Of his one son and three daughters, the son, Alexander Ferguson, became a bank teller, married and had four sons and a daughter. The eldest daughter, Amelia Stewart, became a teacher and married one, and bore nine children, five sons and four daughters. The second, Isabella Dewar (or ‘Belle’) became a ladies’ tailor and in July 1914 married Gustav Adolph Marek, also a ladies’ tailor, at the Grand Hotel, Glasgow. She died from thrombosis while six months pregnant at 2 Vinicombe Street in May 1915, and Gustav developed ‘delirious mania’ and died at Woodilee Asylum, Kirkintilloch, in 1918. The youngest daughter, Marion Ferguson, married James Leslie Dunlop. His mother came from the Gray Buchanan family of Scotstoun while the Dunlops were originally of Tollcross House, but by the mid-19th century James’ father was an ironmaster in Airdrie living at Fullerton House. He died in 1934, she a half-century later in Helensburgh in 1984.
Glasgow Herald, 4 Apr 1865; 1 January 1872
North British Daily Mail, 15 Apr 1872
Glasgow Herald 23 Aug 1872
Glasgow Evening Post, 7 Oct 1870
Story updated to cover Marion's marriage. Her husband's family lived in Tollcross House, Glasgow, for some years, before moving to Fullarton House in Old Monkland (Airdrie).

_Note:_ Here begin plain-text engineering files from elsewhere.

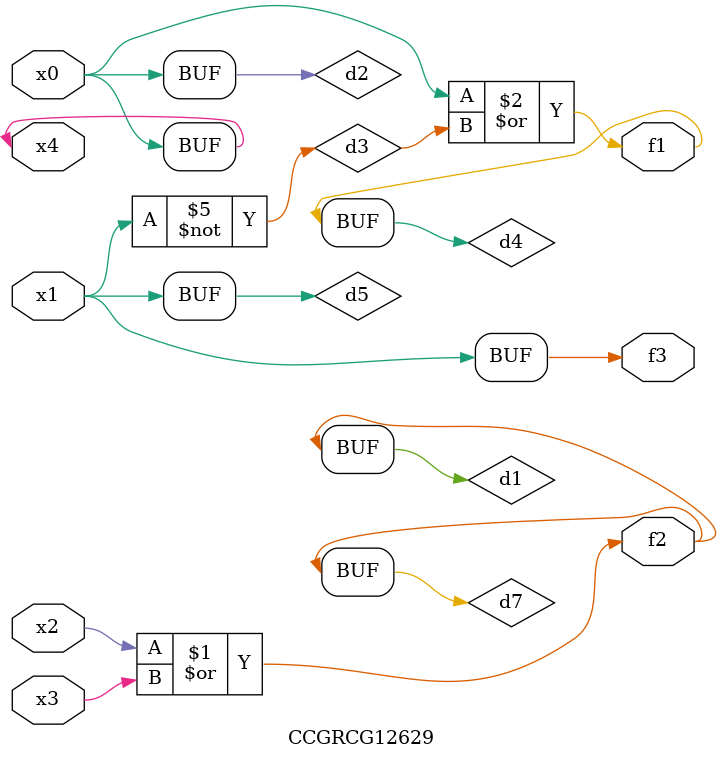
<source format=v>
module CCGRCG12629(
	input x0, x1, x2, x3, x4,
	output f1, f2, f3
);

	wire d1, d2, d3, d4, d5, d6, d7;

	or (d1, x2, x3);
	buf (d2, x0, x4);
	not (d3, x1);
	or (d4, d2, d3);
	not (d5, d3);
	nand (d6, d1, d3);
	or (d7, d1);
	assign f1 = d4;
	assign f2 = d7;
	assign f3 = d5;
endmodule

</source>
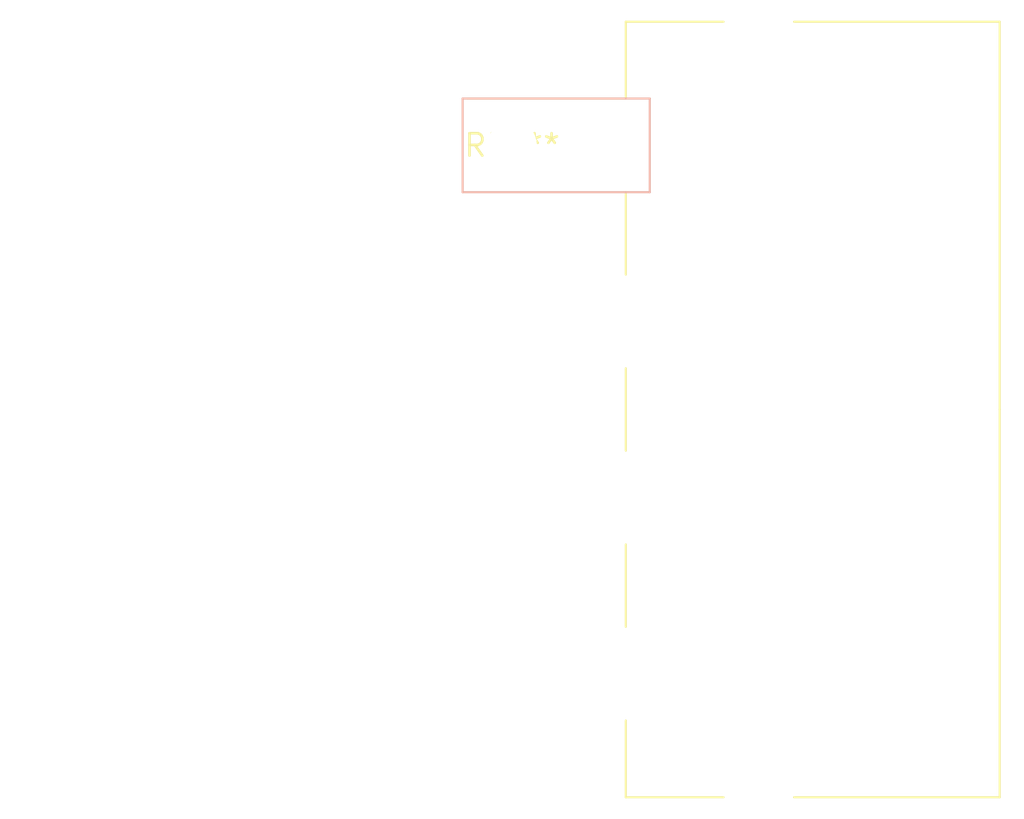
<source format=kicad_pcb>
(kicad_pcb (version 20240108) (generator pcbnew)

  (general
    (thickness 1.6)
  )

  (paper "A4")
  (layers
    (0 "F.Cu" signal)
    (31 "B.Cu" signal)
    (32 "B.Adhes" user "B.Adhesive")
    (33 "F.Adhes" user "F.Adhesive")
    (34 "B.Paste" user)
    (35 "F.Paste" user)
    (36 "B.SilkS" user "B.Silkscreen")
    (37 "F.SilkS" user "F.Silkscreen")
    (38 "B.Mask" user)
    (39 "F.Mask" user)
    (40 "Dwgs.User" user "User.Drawings")
    (41 "Cmts.User" user "User.Comments")
    (42 "Eco1.User" user "User.Eco1")
    (43 "Eco2.User" user "User.Eco2")
    (44 "Edge.Cuts" user)
    (45 "Margin" user)
    (46 "B.CrtYd" user "B.Courtyard")
    (47 "F.CrtYd" user "F.Courtyard")
    (48 "B.Fab" user)
    (49 "F.Fab" user)
    (50 "User.1" user)
    (51 "User.2" user)
    (52 "User.3" user)
    (53 "User.4" user)
    (54 "User.5" user)
    (55 "User.6" user)
    (56 "User.7" user)
    (57 "User.8" user)
    (58 "User.9" user)
  )

  (setup
    (pad_to_mask_clearance 0)
    (pcbplotparams
      (layerselection 0x00010fc_ffffffff)
      (plot_on_all_layers_selection 0x0000000_00000000)
      (disableapertmacros false)
      (usegerberextensions false)
      (usegerberattributes false)
      (usegerberadvancedattributes false)
      (creategerberjobfile false)
      (dashed_line_dash_ratio 12.000000)
      (dashed_line_gap_ratio 3.000000)
      (svgprecision 4)
      (plotframeref false)
      (viasonmask false)
      (mode 1)
      (useauxorigin false)
      (hpglpennumber 1)
      (hpglpenspeed 20)
      (hpglpendiameter 15.000000)
      (dxfpolygonmode false)
      (dxfimperialunits false)
      (dxfusepcbnewfont false)
      (psnegative false)
      (psa4output false)
      (plotreference false)
      (plotvalue false)
      (plotinvisibletext false)
      (sketchpadsonfab false)
      (subtractmaskfromsilk false)
      (outputformat 1)
      (mirror false)
      (drillshape 1)
      (scaleselection 1)
      (outputdirectory "")
    )
  )

  (net 0 "")

  (footprint "Molex_Mini-Fit_Sr_42820-42XX_1x04_P10.00mm_Horizontal" (layer "F.Cu") (at 0 0))

)

</source>
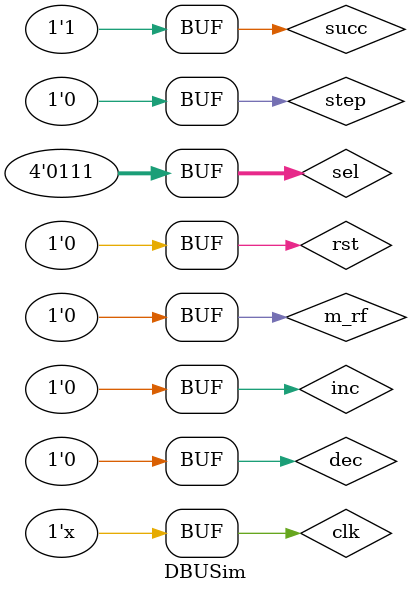
<source format=v>
module DBUSim();
  reg clk = 0, rst = 1, succ = 0, step = 0, m_rf = 0, inc = 0, dec = 0;
  reg [3:0] sel = 1;
  wire [15:0] led;
  wire [3:0] an;

  wire [7:0] seg0;
  wire [7:0] seg1;
  wire [7:0] seg2;
  wire [7:0] seg3;
  wire [7:0] seg4;
  wire [7:0] seg5;
  wire [7:0] seg6;
  wire [7:0] seg7;

  always #5 clk <= ~clk;

  DBU dbu(.clk(clk), .rst(rst), .succ(succ), .step(step), .m_rf(m_rf),
    .inc(inc), .dec(dec), .sel(sel), .led(led), .seg0(seg0), .seg1(seg1),
    .seg2(seg2), .seg3(seg3), .seg4(seg4), .seg5(seg5), .seg6(seg6), .seg7(seg7), .an(an));

  integer i;

  initial begin
    #100;
    rst = 0;
    succ = 1;
    #100;
    sel = 0;
    #100;
    sel = 1;
    #100;
    sel = 2;
    #100;
    sel = 3;
    #100;
    sel = 4;
    #100;
    sel = 5;
    #100;
    sel = 6;
    #100;
    sel = 7;
    #100;
  end
endmodule

</source>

Another interesting post on the Kennedys, thank you. I'm pretty sure that William MacIlwraith was apprenticed to Angus Kennedy, and was a family friend. His mental health deteriorated and he ended up in Woodilee, where he died in 1909. The practice was sunk in the general collapse of work after the City of Glasgow Bank crash. Towards the end of his life, Thomas had been put out of the house by his wife and was living in a shared room with another old fellow as a lodger. His wife allowed him back home just before he died. I remember Marion, my great aunt, quite well. My brother and I were quite scared of her. She did in fact marry, one James Leslie Dunlop, an extremely wealthy, slightly disabled fellow, from a Lanarkshire family who owned a coalmine, who had a club foot and had a special bicycle made, so that connection is fascinating. They lived in Sandringham in Port Bannatyne, which raises further questions: did he finance that tenement and the Largs one, which I believe were both designed by Marion's father? They sailed a yacht named the Bashie, and the witness at their wedding were Charles Mylne and his wife Janetta, he the brother of Alfred the yacht designer and owner of Port Bannatyne boatyard. On her husband's death Marion received a liferent, administered by Maclay Murray & Spens, but she was already a client long before she met him, and they acted when she took a petition to court after the death of Gustav. I'm sure that there are further stories lurking beneath the surface here.